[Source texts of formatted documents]
==========

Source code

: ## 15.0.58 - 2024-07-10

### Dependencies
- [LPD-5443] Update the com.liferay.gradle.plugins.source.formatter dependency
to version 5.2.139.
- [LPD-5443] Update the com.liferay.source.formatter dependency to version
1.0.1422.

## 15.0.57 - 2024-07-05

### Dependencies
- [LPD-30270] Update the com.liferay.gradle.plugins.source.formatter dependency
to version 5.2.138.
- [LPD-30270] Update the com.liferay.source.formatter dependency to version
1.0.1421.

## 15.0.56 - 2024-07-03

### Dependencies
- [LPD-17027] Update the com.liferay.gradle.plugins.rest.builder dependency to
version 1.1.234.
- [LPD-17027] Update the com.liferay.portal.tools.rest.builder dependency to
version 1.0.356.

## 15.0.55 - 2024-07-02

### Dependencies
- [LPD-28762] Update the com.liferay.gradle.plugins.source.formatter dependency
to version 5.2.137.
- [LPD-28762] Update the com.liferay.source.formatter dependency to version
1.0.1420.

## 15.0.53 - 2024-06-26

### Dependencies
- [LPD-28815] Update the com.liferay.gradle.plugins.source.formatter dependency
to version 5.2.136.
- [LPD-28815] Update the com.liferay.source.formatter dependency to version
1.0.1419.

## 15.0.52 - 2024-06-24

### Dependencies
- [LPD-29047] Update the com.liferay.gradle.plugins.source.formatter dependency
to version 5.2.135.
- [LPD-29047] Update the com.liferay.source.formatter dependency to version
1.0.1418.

==========

REQUIRED ACTION
Give back each record above exactly as written.

YOUR RESPONSE
Source code

: ## 15.0.58 - 2024-07-10

### Dependencies
- [LPD-5443] Update the com.liferay.gradle.plugins.source.formatter dependency
to version 5.2.139.
- [LPD-5443] Update the com.liferay.source.formatter dependency to version
1.0.1422.

## 15.0.57 - 2024-07-05

### Dependencies
- [LPD-30270] Update the com.liferay.gradle.plugins.source.formatter dependency
to version 5.2.138.
- [LPD-30270] Update the com.liferay.source.formatter dependency to version
1.0.1421.

## 15.0.56 - 2024-07-03

### Dependencies
- [LPD-17027] Update the com.liferay.gradle.plugins.rest.builder dependency to
version 1.1.234.
- [LPD-17027] Update the com.liferay.portal.tools.rest.builder dependency to
version 1.0.356.

## 15.0.55 - 2024-07-02

### Dependencies
- [LPD-28762] Update the com.liferay.gradle.plugins.source.formatter dependency
to version 5.2.137.
- [LPD-28762] Update the com.liferay.source.formatter dependency to version
1.0.1420.

## 15.0.53 - 2024-06-26

### Dependencies
- [LPD-28815] Update the com.liferay.gradle.plugins.source.formatter dependency
to version 5.2.136.
- [LPD-28815] Update the com.liferay.source.formatter dependency to version
1.0.1419.

## 15.0.52 - 2024-06-24

### Dependencies
- [LPD-29047] Update the com.liferay.gradle.plugins.source.formatter dependency
to version 5.2.135.
- [LPD-29047] Update the com.liferay.source.formatter dependency to version
1.0.1418.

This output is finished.